● What you are asked to do
An exact transcription of the entries is required, with no images included.

▬▬▬▬▬▬▬▬▬▬

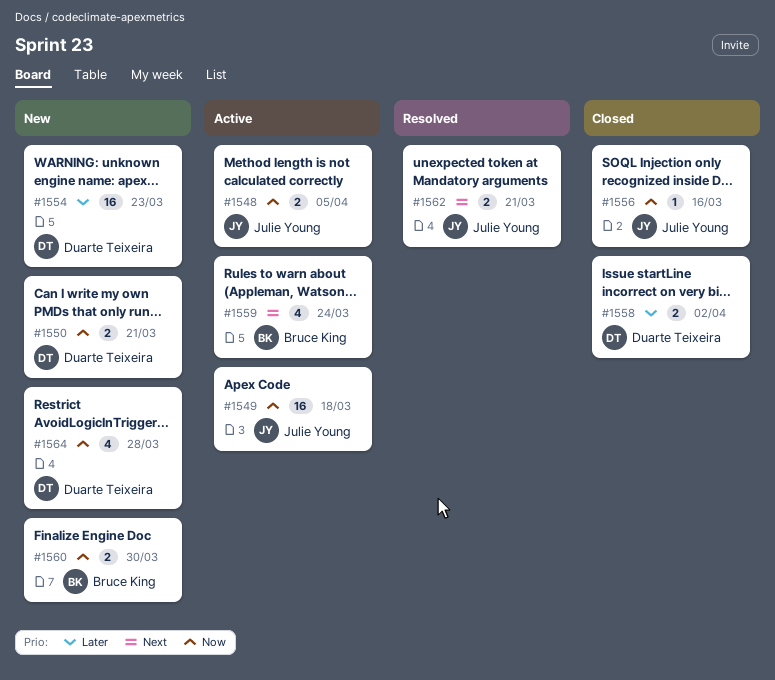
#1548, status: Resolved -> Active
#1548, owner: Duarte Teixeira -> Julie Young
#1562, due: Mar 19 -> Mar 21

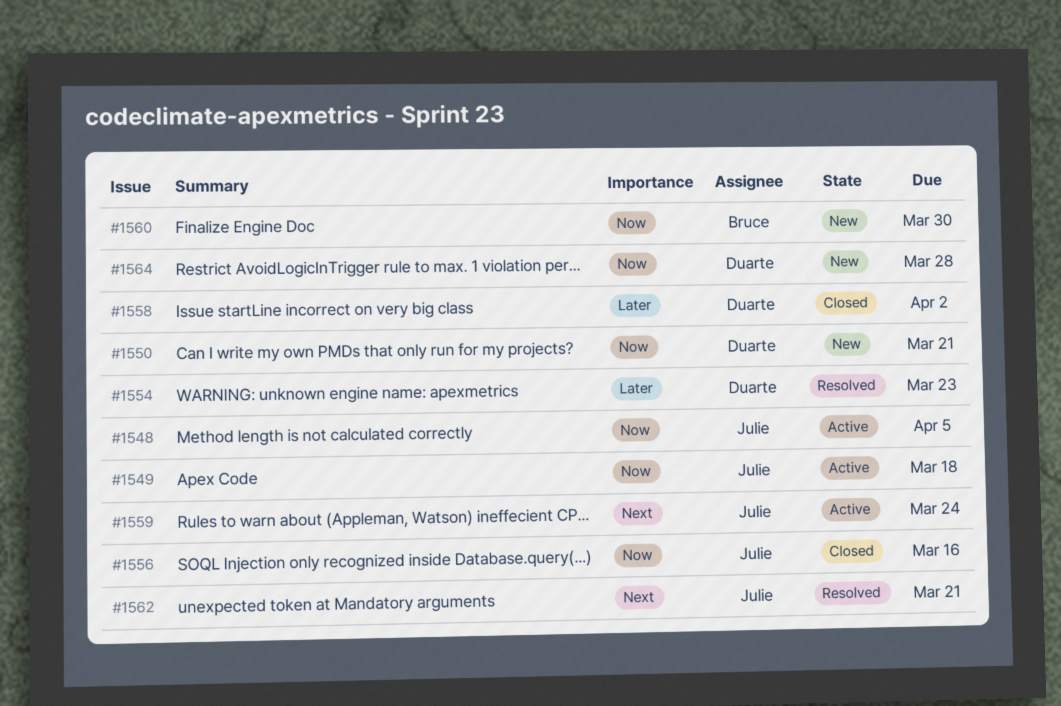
#1554, status: New -> Resolved
#1559, owner: Bruce King -> Julie Young

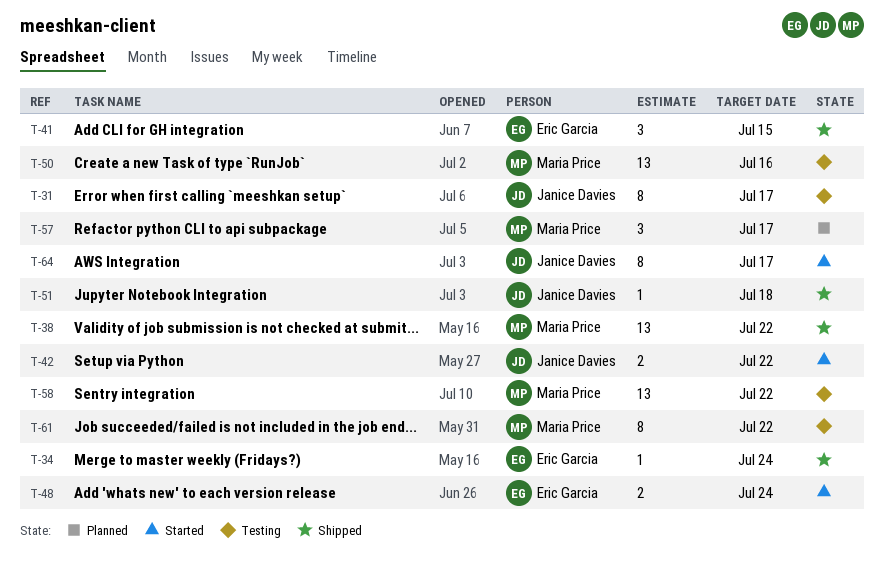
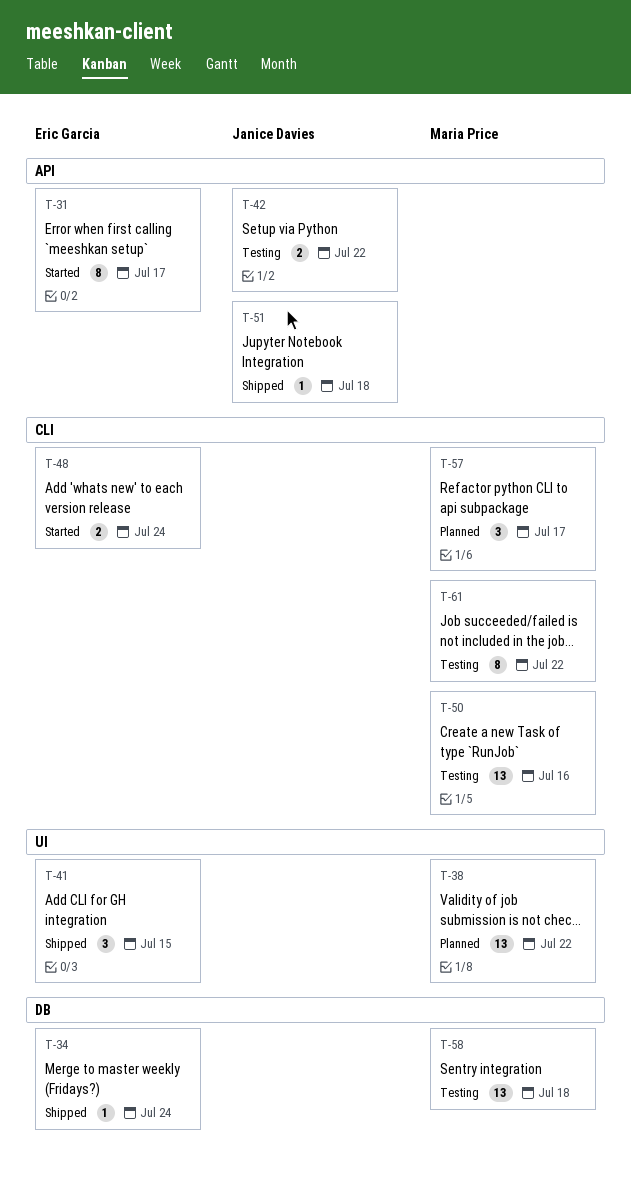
T-31, status: Testing -> Started
T-31, owner: Janice Davies -> Eric Garcia
T-38, status: Shipped -> Planned
T-42, status: Started -> Testing
T-58, due: Jul 22 -> Jul 18
T-64: present -> none

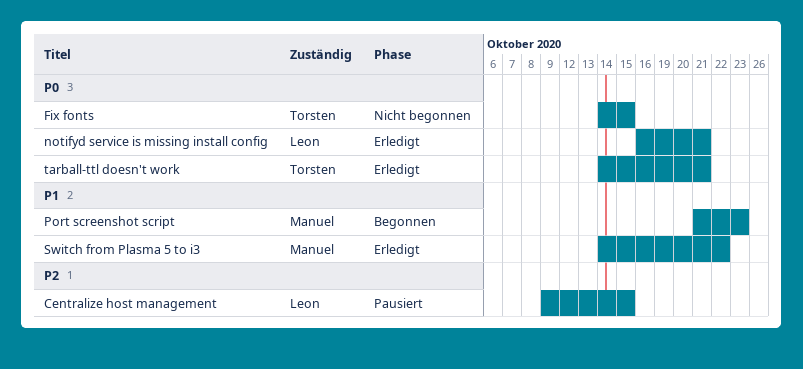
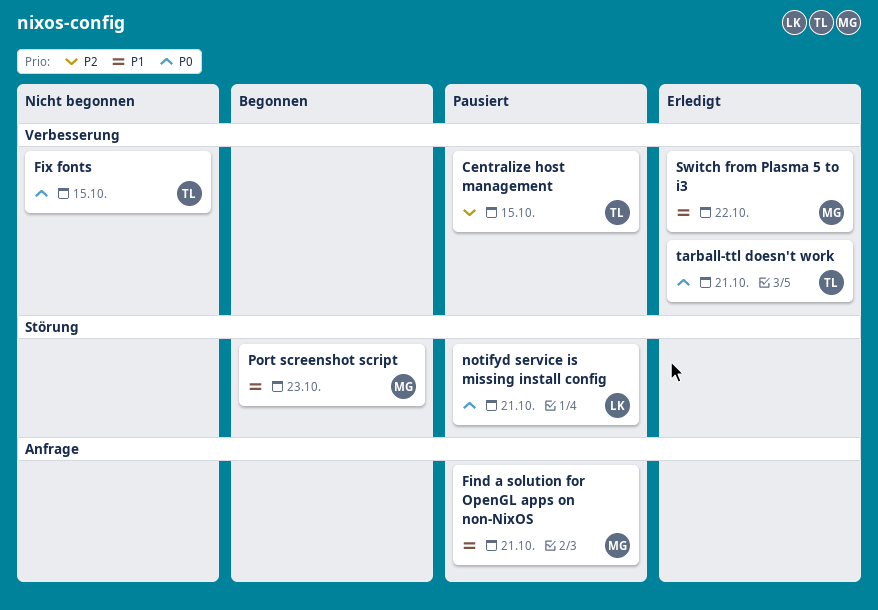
Centralize host management, owner: Leon -> Torsten
Find a solution for OpenGL apps on non-NixOS: none -> present
notifyd service is missing install config, status: Erledigt -> Pausiert

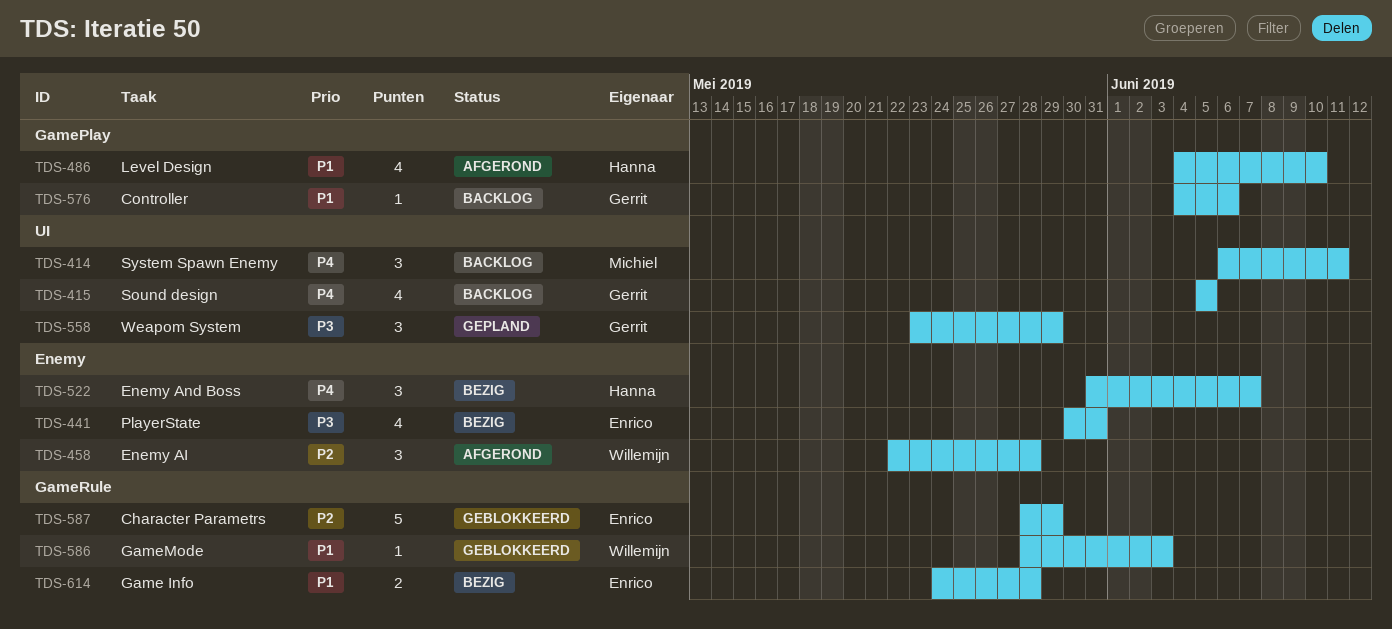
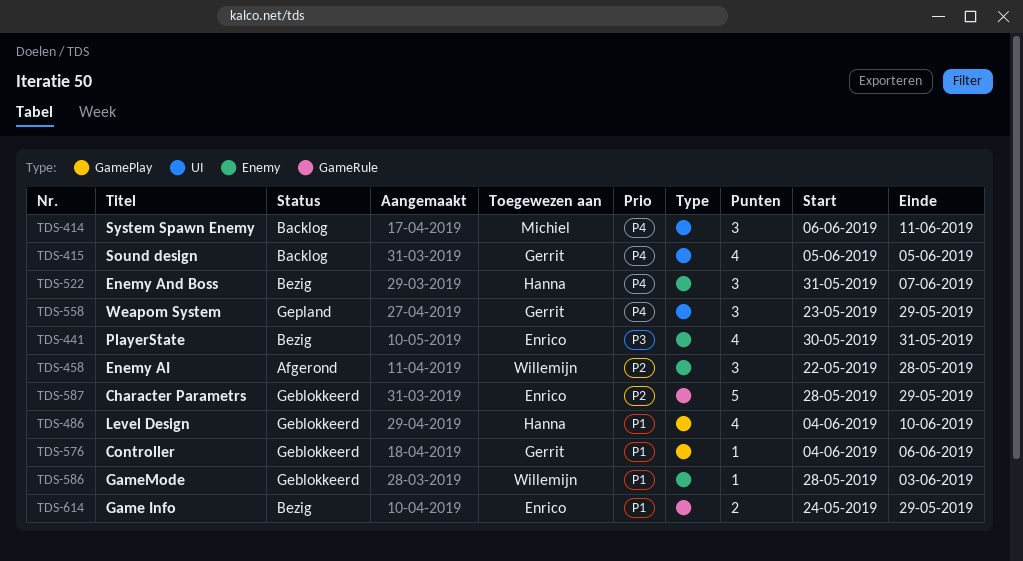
TDS-486, status: Afgerond -> Geblokkeerd
TDS-558, priority: P3 -> P4
TDS-576, status: Backlog -> Geblokkeerd
TDS-586, label: GameRule -> Enemy
TDS-614, due: May 28 -> May 29

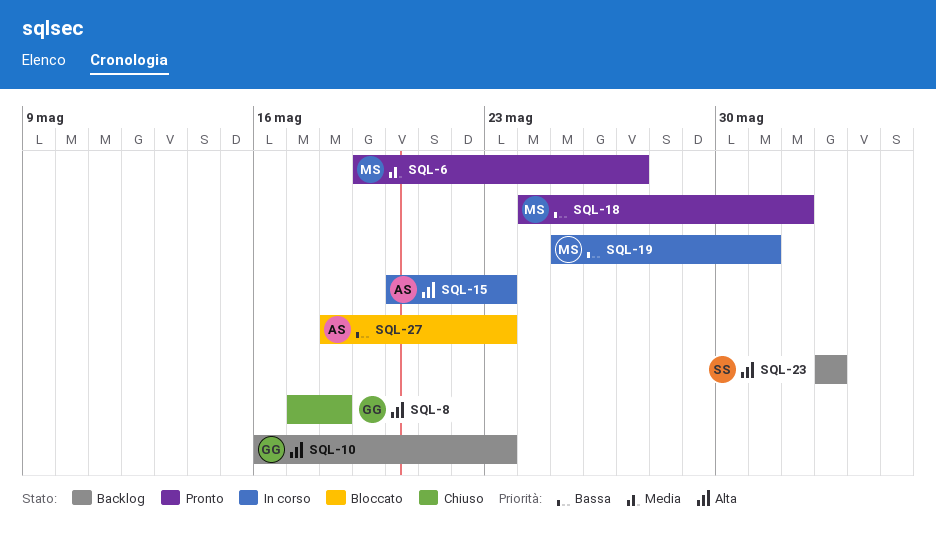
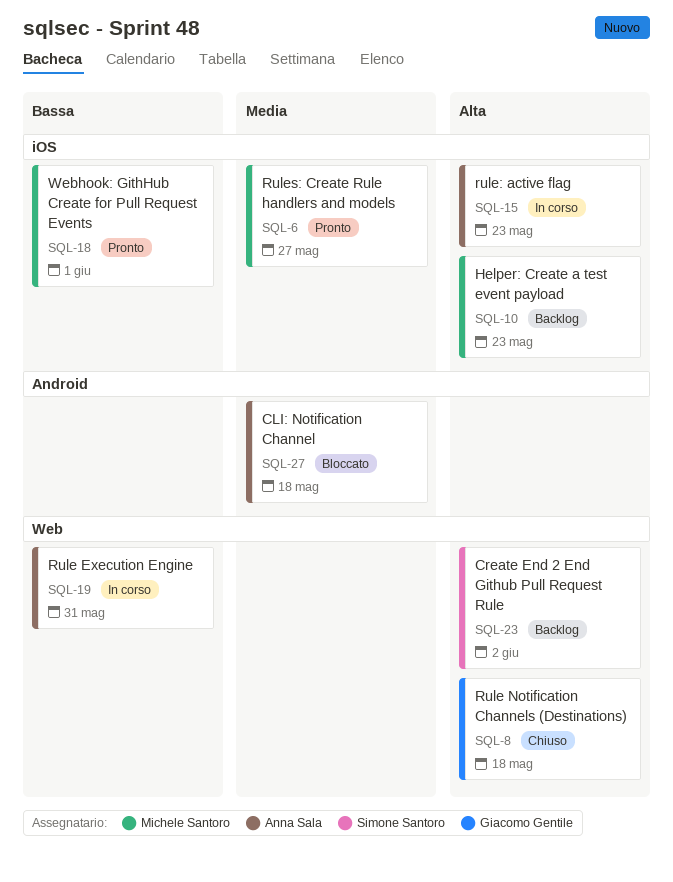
SQL-10, owner: Giacomo Gentile -> Michele Santoro
SQL-19, owner: Michele Santoro -> Anna Sala
SQL-27, priority: Bassa -> Media
SQL-27, due: May 23 -> May 18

▬▬▬▬▬▬▬▬▬▬

● Solution to the exercise
#1548, status: Resolved -> Active
#1548, owner: Duarte Teixeira -> Julie Young
#1562, due: Mar 19 -> Mar 21

#1554, status: New -> Resolved
#1559, owner: Bruce King -> Julie Young

T-31, status: Testing -> Started
T-31, owner: Janice Davies -> Eric Garcia
T-38, status: Shipped -> Planned
T-42, status: Started -> Testing
T-58, due: Jul 22 -> Jul 18
T-64: present -> none

Centralize host management, owner: Leon -> Torsten
Find a solution for OpenGL apps on non-NixOS: none -> present
notifyd service is missing install config, status: Erledigt -> Pausiert

TDS-486, status: Afgerond -> Geblokkeerd
TDS-558, priority: P3 -> P4
TDS-576, status: Backlog -> Geblokkeerd
TDS-586, label: GameRule -> Enemy
TDS-614, due: May 28 -> May 29

SQL-10, owner: Giacomo Gentile -> Michele Santoro
SQL-19, owner: Michele Santoro -> Anna Sala
SQL-27, priority: Bassa -> Media
SQL-27, due: May 23 -> May 18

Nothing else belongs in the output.